At Sushi Sake, the material and lighting merge to form a luminescent wave, a real technical challenge at the manufacturing level. Of a conical shape like its matching piece above the restaurant's aquarium, the luminous wall is composed of sections of translucent polymer (the wall's exterior), connected by joints of MDF and steel uprights. The whole conceals the key ingredient: the optical film. Attached to the interior polymer surface, the film picks up the light that comes from two illumination centres - the miniscule and very flexible printed circuits, the Lightingtools, housed in the base and at the structure's highest point - and distributes it over the entire surface of this striking structure.

The transition to colours is controlled through an internal DMX interface, once again designed and programmed by Lumid, changing imperceptibly from yellow, to red, to mauve, to blue and, finally, to green.
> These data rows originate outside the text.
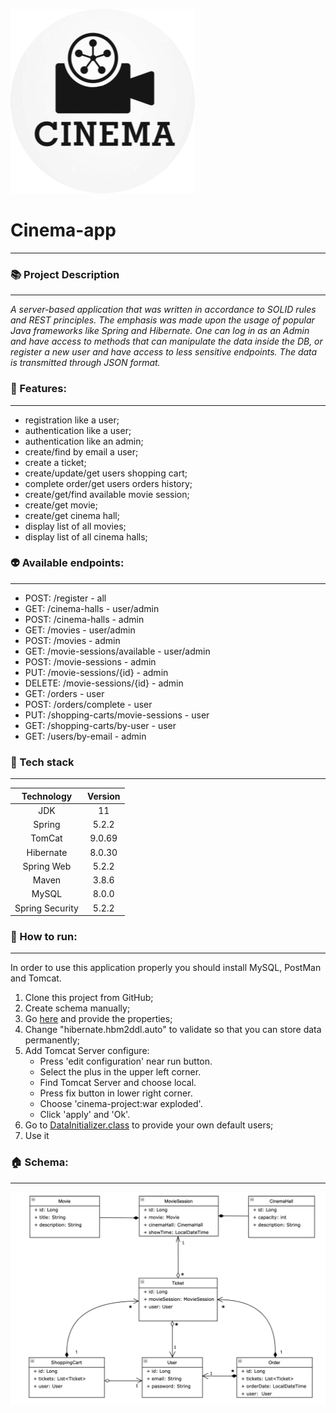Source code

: 
![logo](pngs/logo.png)
# Cinema-app
___

### 📚 Project Description
___
_A server-based application that was written in accordance to SOLID rules and REST principles.
The emphasis was made upon the usage of popular Java frameworks like Spring and Hibernate. One can 
log in as an Admin and have access to methods that can manipulate the data inside the DB, or register 
a new user and have access to less sensitive endpoints. The data is transmitted through JSON format._

###  🔗 Features:
___
* registration like a user; 
* authentication like a user; 
* authentication like an admin;
* create/find by email a user;
* create a ticket;
* create/update/get users shopping cart;
* complete order/get users orders history;
* create/get/find available movie session;
* create/get movie;
* create/get cinema hall;
* display list of all movies;
* display list of all cinema halls;

### 👽 Available endpoints:
___
  * POST: /register - all
  * GET: /cinema-halls - user/admin
  * POST: /cinema-halls - admin
  * GET: /movies - user/admin
  * POST: /movies - admin
  * GET: /movie-sessions/available - user/admin
  * POST: /movie-sessions - admin
  * PUT: /movie-sessions/{id} - admin
  * DELETE: /movie-sessions/{id} - admin
  * GET: /orders - user
  * POST: /orders/complete - user
  * PUT: /shopping-carts/movie-sessions - user
  * GET: /shopping-carts/by-user - user
  * GET: /users/by-email - admin

### 👾 Tech stack
___
|   Technology	    | Version |
|:----------------:|:-------:|
|      JDK 	       |   11    |
|     Spring	      |  5.2.2  |
|     TomCat	      | 9.0.69  |
|    Hibernate	    | 8.0.30  |
|   Spring Web	    |  5.2.2  |
|      Maven	      |  3.8.6  |
|      MySQL	      |  8.0.0  |
| Spring Security	 |  5.2.2  |


### 🚀  How to run:
___
In order to use this application properly you should install MySQL, PostMan and Tomcat.
1. Clone this project from GitHub;
2. Create schema manually;
3. Go [here](https://github.com/YuriiHryniv/Cinema-app/blob/49c8099da59ec8ed358300fc2d9de82caa9efb97/src/main/resources/db.properties#L5) and provide the properties;
4. Change "hibernate.hbm2ddl.auto" to validate so that you can store data permanently;
5. Add Tomcat Server configure:
    * Press 'edit configuration' near run button.
    * Select the plus in the upper left corner.
    * Find Tomcat Server and choose local.
    * Press fix button in lower right corner.
    * Choose 'cinema-project:war exploded'.
    * Click 'apply' and 'Ok'.
6. Go to [DataInitializer.class](https://github.com/YuriiHryniv/Cinema-app/blob/49c8099da59ec8ed358300fc2d9de82caa9efb97/src/main/java/cinema/config/DataInitializer.java#L12) to provide your own default users;
7. Use it


### 🏠 Schema: 
___
![schema](pngs/schema.png)
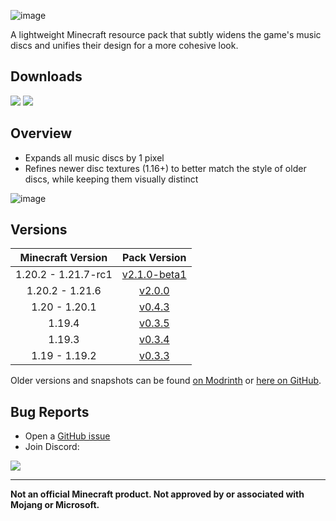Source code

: ![image](https://i.imgur.com/yRChQBP.png)

A lightweight Minecraft resource pack that subtly widens the game's music discs and unifies their design for a more cohesive look.

## Downloads

[![](https://img.shields.io/modrinth/dt/PQnL4SAX?label=Modrinth&style=for-the-badge&color=00AF5C&logo=modrinth)](https://modrinth.com/resourcepack/classics-disc-tweaks)
[![](https://img.shields.io/github/downloads/Classic36-Media/Classics-Disc-Tweaks/total?label=GitHub&style=for-the-badge&color=181717&logo=github)](https://github.com/Classic36-Media/Classics-Disc-Tweaks/releases)

## Overview

* Expands all music discs by 1 pixel
* Refines newer disc textures (1.16+) to better match the style of older discs, while keeping them visually distinct

![image](https://i.imgur.com/zdRCYrV.gif)

## Versions

| Minecraft Version | Pack Version |
| :--: | :--: |
| 1.20.2 - 1.21.7-rc1 |  [v2.1.0-beta1](https://github.com/Classic36-Media/Classics-Disc-Tweaks/releases/tag/v2.1.0-beta1) |
| 1.20.2 - 1.21.6 |  [v2.0.0](https://github.com/Classic36-Media/Classics-Disc-Tweaks/releases/tag/v2.0.0) |
| 1.20 - 1.20.1 |  [v0.4.3](https://github.com/Classic36-Media/Classics-Disc-Tweaks/releases/tag/v0.4.3) |
| 1.19.4 |  [v0.3.5](https://github.com/Classic36-Media/Classics-Disc-Tweaks/releases/tag/v0.3.5) |
| 1.19.3 |  [v0.3.4](https://github.com/Classic36-Media/Classics-Disc-Tweaks/releases/tag/v0.3.4) |
| 1.19 - 1.19.2 |  [v0.3.3](https://github.com/Classic36-Media/Classics-Disc-Tweaks/releases/tag/v0.3.3) |

Older versions and snapshots can be found [on Modrinth](https://modrinth.com/datapack/classics-disc-tweaks/versions) or [here on GitHub](https://github.com/Classic36-Media/Classics-Disc-Tweaks/wiki/Versions).

## Bug Reports
* Open a [GitHub issue](https://github.com/Classic36-Media/Classics-Disc-Tweaks/issues/new/choose)
* Join Discord:

[![](https://img.shields.io/discord/1107084025442607206?label=Discord&style=for-the-badge&color=5865F2&logo=discord)](https://discord.gg/vZJSDjPcmu)

***

**Not an official Minecraft product. Not approved by or associated with Mojang or Microsoft.**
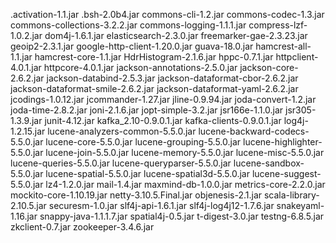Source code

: .activation-1.1.jar
.bsh-2.0b4.jar
commons-cli-1.2.jar
commons-codec-1.3.jar
commons-collections-3.2.2.jar
commons-logging-1.1.1.jar
compress-lzf-1.0.2.jar
dom4j-1.6.1.jar
elasticsearch-2.3.0.jar
freemarker-gae-2.3.23.jar
geoip2-2.3.1.jar
google-http-client-1.20.0.jar
guava-18.0.jar
hamcrest-all-1.1.jar
hamcrest-core-1.1.jar
HdrHistogram-2.1.6.jar
hppc-0.7.1.jar
httpclient-4.0.1.jar
httpcore-4.0.1.jar
jackson-annotations-2.5.0.jar
jackson-core-2.6.2.jar
jackson-databind-2.5.3.jar
jackson-dataformat-cbor-2.6.2.jar
jackson-dataformat-smile-2.6.2.jar
jackson-dataformat-yaml-2.6.2.jar
jcodings-1.0.12.jar
jcommander-1.27.jar
jline-0.9.94.jar
joda-convert-1.2.jar
joda-time-2.8.2.jar
joni-2.1.6.jar
jopt-simple-3.2.jar
jsr166e-1.1.0.jar
jsr305-1.3.9.jar
junit-4.12.jar
kafka_2.10-0.9.0.1.jar
kafka-clients-0.9.0.1.jar
log4j-1.2.15.jar
lucene-analyzers-common-5.5.0.jar
lucene-backward-codecs-5.5.0.jar
lucene-core-5.5.0.jar
lucene-grouping-5.5.0.jar
lucene-highlighter-5.5.0.jar
lucene-join-5.5.0.jar
lucene-memory-5.5.0.jar
lucene-misc-5.5.0.jar
lucene-queries-5.5.0.jar
lucene-queryparser-5.5.0.jar
lucene-sandbox-5.5.0.jar
lucene-spatial-5.5.0.jar
lucene-spatial3d-5.5.0.jar
lucene-suggest-5.5.0.jar
lz4-1.2.0.jar
mail-1.4.jar
maxmind-db-1.0.0.jar
metrics-core-2.2.0.jar
mockito-core-1.10.19.jar
netty-3.10.5.Final.jar
objenesis-2.1.jar
scala-library-2.10.5.jar
securesm-1.0.jar
slf4j-api-1.6.1.jar
slf4j-log4j12-1.7.6.jar
snakeyaml-1.16.jar
snappy-java-1.1.1.7.jar
spatial4j-0.5.jar
t-digest-3.0.jar
testng-6.8.5.jar
zkclient-0.7.jar
zookeeper-3.4.6.jar
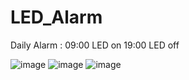 # LED_Alarm
Daily Alarm : 09:00 LED on
              19:00 LED off
              
![image](https://user-images.githubusercontent.com/72288990/167880642-894ebdc5-b855-4173-b51e-b82551300e9c.png)
![image](https://user-images.githubusercontent.com/72288990/167880765-30e12c8d-6e51-4ff5-a7c0-708817721597.png)
![image](https://user-images.githubusercontent.com/72288990/167881020-1b3dd3db-793f-4480-98cf-aa33b9d58b71.png)
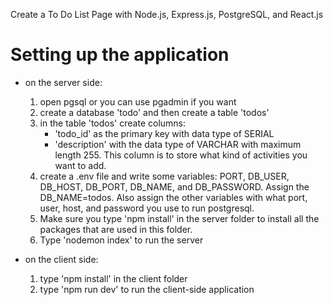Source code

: Create a To Do List Page with Node.js, Express.js, PostgreSQL, and React.js

# Setting up the application
- on the server side:
  1. open pgsql or you can use pgadmin if you want
  2. create a database 'todo' and then create a table 'todos'
  3. in the table 'todos' create columns:
     - 'todo_id' as the primary key with data type of SERIAL
     - 'description' with the data type of VARCHAR with maximum length 255. This column is to store what kind of activities you want to add.
  4. create a .env file and write some variables: PORT, DB_USER, DB_HOST, DB_PORT, DB_NAME, and DB_PASSWORD. Assign the DB_NAME=todos. Also assign the other variables with what port, user, host, and password you use to run postgresql. 
  5. Make sure you type 'npm install' in the server folder to install all the packages that are used in this folder.
  6. Type 'nodemon index' to run the server

- on the client side:
  1. type 'npm install' in the client folder
  2. type 'npm run dev' to run the client-side application
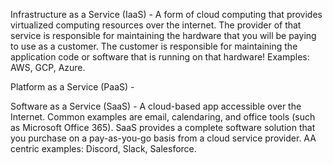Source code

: Infrastructure as a Service (IaaS) - A form of cloud computing that provides virtualized computing resources over the internet. The provider of that service is responsible for maintaining the hardware that you will be paying to use as a customer. The customer is responsible for maintaining the application code or software that is running on that hardware! Examples: AWS, GCP, Azure.

Platform as a Service (PaaS) - 

Software as a Service (SaaS) - A cloud-based app accessible over the Internet. Common examples are email, calendaring, and office tools (such as Microsoft Office 365). SaaS provides a complete software solution that you purchase on a pay-as-you-go basis from a cloud service provider. AA centric examples: Discord, Slack, Salesforce.
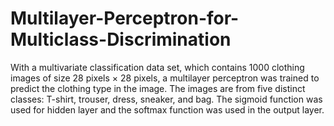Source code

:# Multilayer-Perceptron-for-Multiclass-Discrimination 
With a multivariate classification data set, which contains 1000 clothing images of size 28 pixels × 28 pixels, a multilayer perceptron was trained to predict the clothing type in the image. The images are from five distinct classes: T-shirt, trouser, dress, sneaker, and bag. The sigmoid function was used for hidden layer and the softmax function was used in the output layer.
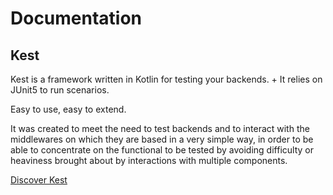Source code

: # Documentation

## Kest

Kest is a framework written in Kotlin for testing your backends. +
It relies on JUnit5 to run scenarios.

Easy to use, easy to extend.

It was created to meet the need to test backends and to interact with the middlewares on which they are based in a very simple way, in order to be able to concentrate on the functional to be tested by avoiding difficulty or heaviness brought about by interactions with multiple components.

[Discover Kest](https://lemfi.github.io/kest)
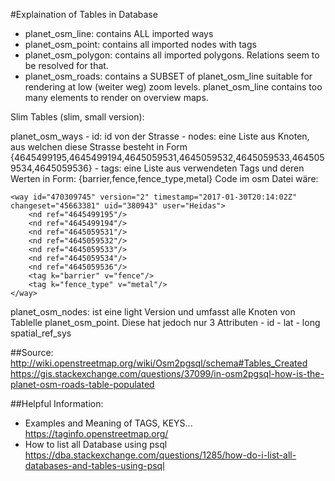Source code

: #Explaination of Tables in Database
- planet_osm_line: contains ALL imported ways
- planet_osm_point: contains all imported nodes with tags
- planet_osm_polygon: contains all imported polygons. Relations seem to be resolved for that.
- planet_osm_roads: contains a SUBSET of planet_osm_line suitable for rendering at low (weiter weg) zoom levels. planet_osm_line contains too many elements to render on overview maps.

Slim Tables (slim, small version):

planet_osm_ways
	- id: id von der Strasse
	- nodes: eine Liste aus Knoten, aus welchen diese Strasse besteht in Form {4645499195,4645499194,4645059531,4645059532,4645059533,4645059534,4645059536}
	- tags: eine Liste aus verwendeten Tags und deren Werten in Form: {barrier,fence,fence_type,metal}
	Code im osm Datei wäre:

	<way id="470309745" version="2" timestamp="2017-01-30T20:14:02Z" changeset="45663381" uid="380943" user="Heidas">
		<nd ref="4645499195"/>
		<nd ref="4645499194"/>
		<nd ref="4645059531"/>
		<nd ref="4645059532"/>
		<nd ref="4645059533"/>
		<nd ref="4645059534"/>
		<nd ref="4645059536"/>
		<tag k="barrier" v="fence"/>
		<tag k="fence_type" v="metal"/>
	</way>

 
planet_osm_nodes: ist eine light Version und umfasst alle Knoten von Tablelle planet_osm_point. Diese hat jedoch nur 3 Attributen
	- id
	- lat
	- long
spatial_ref_sys

##Source:
http://wiki.openstreetmap.org/wiki/Osm2pgsql/schema#Tables_Created
https://gis.stackexchange.com/questions/37099/in-osm2pgsql-how-is-the-planet-osm-roads-table-populated

##Helpful Information:
- Examples and Meaning of TAGS, KEYS...
https://taginfo.openstreetmap.org/
- How to list all Database using psql
https://dba.stackexchange.com/questions/1285/how-do-i-list-all-databases-and-tables-using-psql
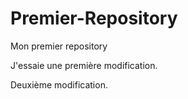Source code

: # Premier-Repository
Mon premier repository

J'essaie une première modification.

Deuxième modification.
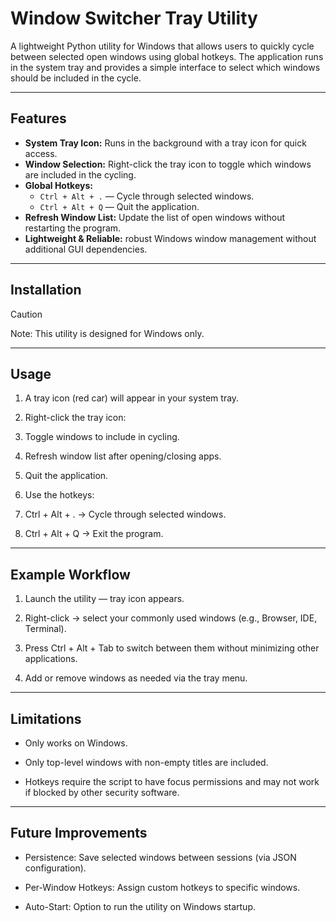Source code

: # Window Switcher Tray Utility

A lightweight Python utility for Windows that allows users to quickly cycle between selected open windows using global hotkeys. The application runs in the system tray and provides a simple interface to select which windows should be included in the cycle.

---

## Features

- **System Tray Icon:** Runs in the background with a tray icon for quick access.
- **Window Selection:** Right-click the tray icon to toggle which windows are included in the cycling.
- **Global Hotkeys:**
  - `Ctrl + Alt + .` — Cycle through selected windows.
  - `Ctrl + Alt + Q` — Quit the application.
- **Refresh Window List:** Update the list of open windows without restarting the program.
- **Lightweight & Reliable:** robust Windows window management without additional GUI dependencies.

---

## Installation

> [!CAUTION]
> Note: This utility is designed for Windows only.

---

## Usage
1. A tray icon (red car) will appear in your system tray.

2. Right-click the tray icon:

3. Toggle windows to include in cycling.

4. Refresh window list after opening/closing apps.

5. Quit the application.

6. Use the hotkeys:

7. Ctrl + Alt + . → Cycle through selected windows.

8. Ctrl + Alt + Q → Exit the program.

---

## Example Workflow

1. Launch the utility — tray icon appears.

2. Right-click → select your commonly used windows (e.g., Browser, IDE, Terminal).

3. Press Ctrl + Alt + Tab to switch between them without minimizing other applications.

4. Add or remove windows as needed via the tray menu.

---

## Limitations

- Only works on Windows.

- Only top-level windows with non-empty titles are included.

- Hotkeys require the script to have focus permissions and may not work if blocked by other security software.

---

## Future Improvements

- Persistence: Save selected windows between sessions (via JSON configuration).

- Per-Window Hotkeys: Assign custom hotkeys to specific windows.

- Auto-Start: Option to run the utility on Windows startup.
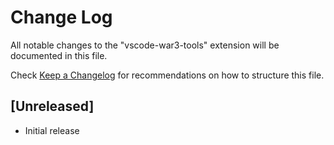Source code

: # Change Log

All notable changes to the "vscode-war3-tools" extension will be documented in this file.

Check [Keep a Changelog](http://keepachangelog.com/) for recommendations on how to structure this file.

## [Unreleased]

- Initial release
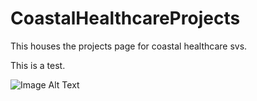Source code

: # CoastalHealthcareProjects

This houses the projects page for coastal healthcare svs.

This is a test.

![Image Alt Text](https://github.com/camslam13/CoastalHealthcareProjects/blob/main/images/Ryan-3.jpg)

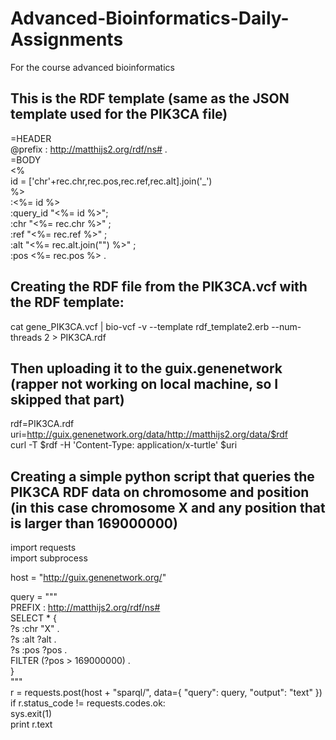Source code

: # Advanced-Bioinformatics-Daily-Assignments
For the course advanced bioinformatics

## This is the RDF template (same as the JSON template used for the PIK3CA file)
=HEADER  
@prefix : <http://matthijs2.org/rdf/ns#> .  
=BODY   
<%  
id = ['chr'+rec.chr,rec.pos,rec.ref,rec.alt].join('_')  
%>  
:<%= id %>  
  :query_id "<%= id %>";  
  :chr "<%= rec.chr %>" ;  
  :ref "<%= rec.ref %>" ;  
  :alt "<%= rec.alt.join("") %>" ;  
  :pos <%= rec.pos %> .  

## Creating the RDF file from the PIK3CA.vcf with the RDF template:
cat gene_PIK3CA.vcf | bio-vcf -v --template rdf_template2.erb --num-threads 2 > PIK3CA.rdf  

## Then uploading it to the guix.genenetwork (rapper not working on local machine, so I skipped that part)
rdf=PIK3CA.rdf  
uri=http://guix.genenetwork.org/data/http://matthijs2.org/data/$rdf  
curl -T $rdf -H 'Content-Type: application/x-turtle' $uri  

## Creating a simple python script that queries the PIK3CA RDF data on chromosome and position (in this case chromosome X and any position that is larger than 169000000)
import requests  
import subprocess  
  
host = "http://guix.genenetwork.org/"  
  
query = """  
PREFIX : <http://matthijs2.org/rdf/ns#>  
SELECT * {    
    ?s :chr "X" .  
    ?s :alt ?alt .  
    ?s :pos ?pos .  
    FILTER (?pos > 169000000) .  
}   
"""  
r = requests.post(host + "sparql/", data={ "query": query, "output": "text" })  
if r.status_code != requests.codes.ok:  
    sys.exit(1)  
print r.text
The ingenious Dominique Alary has used her own version of the DMX interface control, adapting it to the design of this wave of light. "The DMX interface is an electronic 'language' common in stage lighting, but its use in the architectural lighting sector is definitely new", she points out. This system allows for spectacular effects: the play of varied colours and intensities for each lamp equipped with such a system. An enormous world of possibilities is thus open to creation.

Lumid's path
Lumid is a specialist in luminescent architectural lighting, working in the commercial, industrial and hospitality sectors. It has many ambitious achievements in Canada, notably in the Justice Building in the nation's capitol, Ottawa, and at the Pierre Elliott Trudeau (Montreal) and Pearson (Toronto) airports, as well as in the United States, with, among others, the Mall in Millenia (Orlando), the MTA Tower (New York) and the Jordan Creek Mall (Ohio). Lumid also lights up hotels and casinos, for example, the Morongo (California) and the Borgata (Atlantic City), as well as Disney World amusement parks in California and Hong Kong. The company is currently working on the creation of fireplaces for presidential suites at Hotel Bellagio in Las Vegas, where the play of opacity and transparency of glass is determined by an electric current. As well, at the Market Mall in Calgary in western Canada, a luminous light fitting that incorporates Italian onyx, glass and steel represents a major first, onyx having never been used in this way before. Lumid also expects to direct its attention to the health sector, with future projects involving chromather-apy.